Home | About | Sematext search-lucene.com search-hadoop.com
 Search Hadoop and all its subprojects:

Switch to Plain View
Flume >> mail # user >> flume non-duplication guarantees?

Stern, Mark 2012-07-26, 05:51
Jarek Jarcec Cecho 2012-07-26, 15:15
Stern, Mark 2012-07-26, 15:53
Copy link to this message
Re: flume non-duplication guarantees?
Could you please create a JIRA for this issue? Please describe your case, attach all configuration files and commands that you've used.

I'm sure that someone will check it out sooner or later.

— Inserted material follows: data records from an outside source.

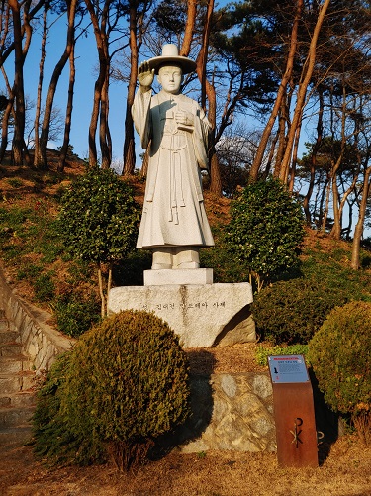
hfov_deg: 29.1
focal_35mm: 50
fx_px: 715
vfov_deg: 38.2
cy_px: 248
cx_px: 186
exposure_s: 1/505
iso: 50
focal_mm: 5.88
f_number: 2.4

On Jul 26, 2012, at 5:53 PM, Stern, Mark wrote:

> A, B and C are all using 1.2.0.
> D is using 1.1.0 (because D has an HDFS sink and I am using an old version of hadoop).
> ________________________________________
> From: Jarek Jarcec Cecho [[EMAIL PROTECTED]]
> Sent: Thursday, July 26, 2012 6:15 PM
> Subject: Re: flume non-duplication guarantees?
> What version of flume were you using Mark?
> Based on the "end-to-end configuration" , I would say that you're using old flume (version 0.9.x). If that is true, than the duplicity is unfortunately known flow. We've significantly redesigned flume in 1.x (known as flume-ng) to avoid such issues.
> Jarcec
> On Jul 26, 2012, at 7:51 AM, Stern, Mark wrote:
>> I was testing flume in an end-to-end configuration where A can send to D
>> via B or C. A, B, C and D are all flume agents with file channels. In
>> the course of the test, I killed and restarted B and C. At the end of
>> the test. I found that all the events reached D, but 100
>> events (that is my batch size on the avro sinks) were duplicated.
>> Is this expected (or at least accepted) behaviour?
>> Thanks,
>> Mark Stern